▸ Action item
All the data that follows should be repeated exactly, without a single picture.

▸ Available data
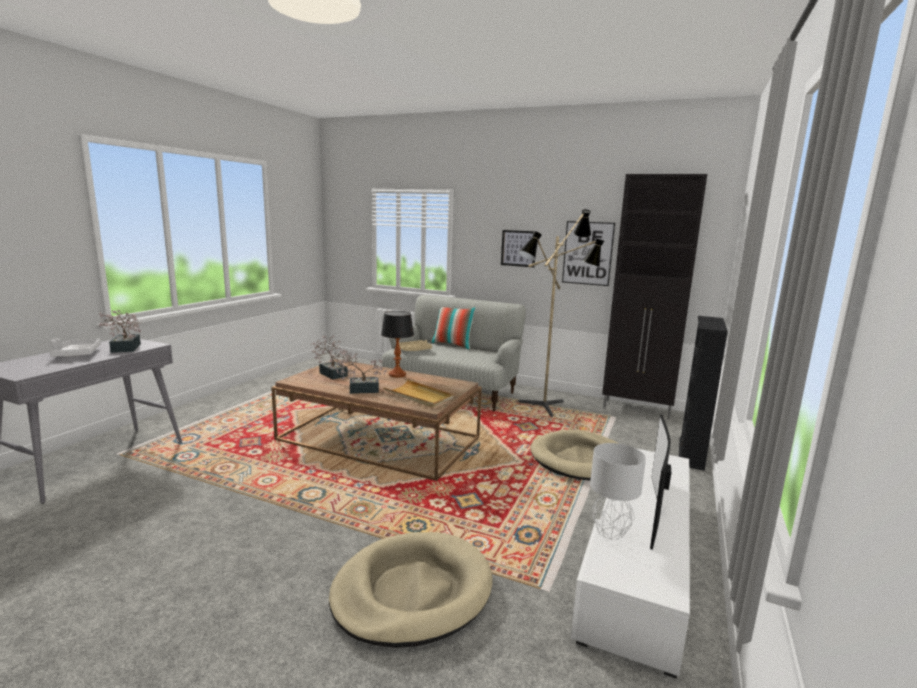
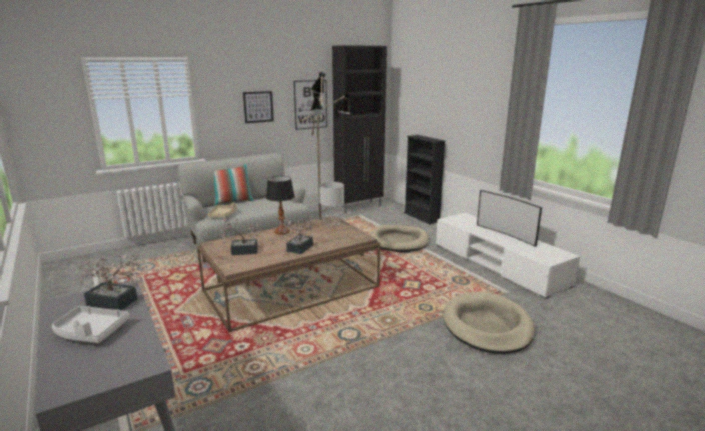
camera: 55 degrees left, 5 degrees up
(418, 396) = (338, 236): beige tray -> none
(610, 531) = (518, 248): grey table lamp -> grey table lamp (332, 225)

▸ Answer
camera: 55 degrees left, 5 degrees up
(418, 396) = (338, 236): beige tray -> none
(610, 531) = (518, 248): grey table lamp -> grey table lamp (332, 225)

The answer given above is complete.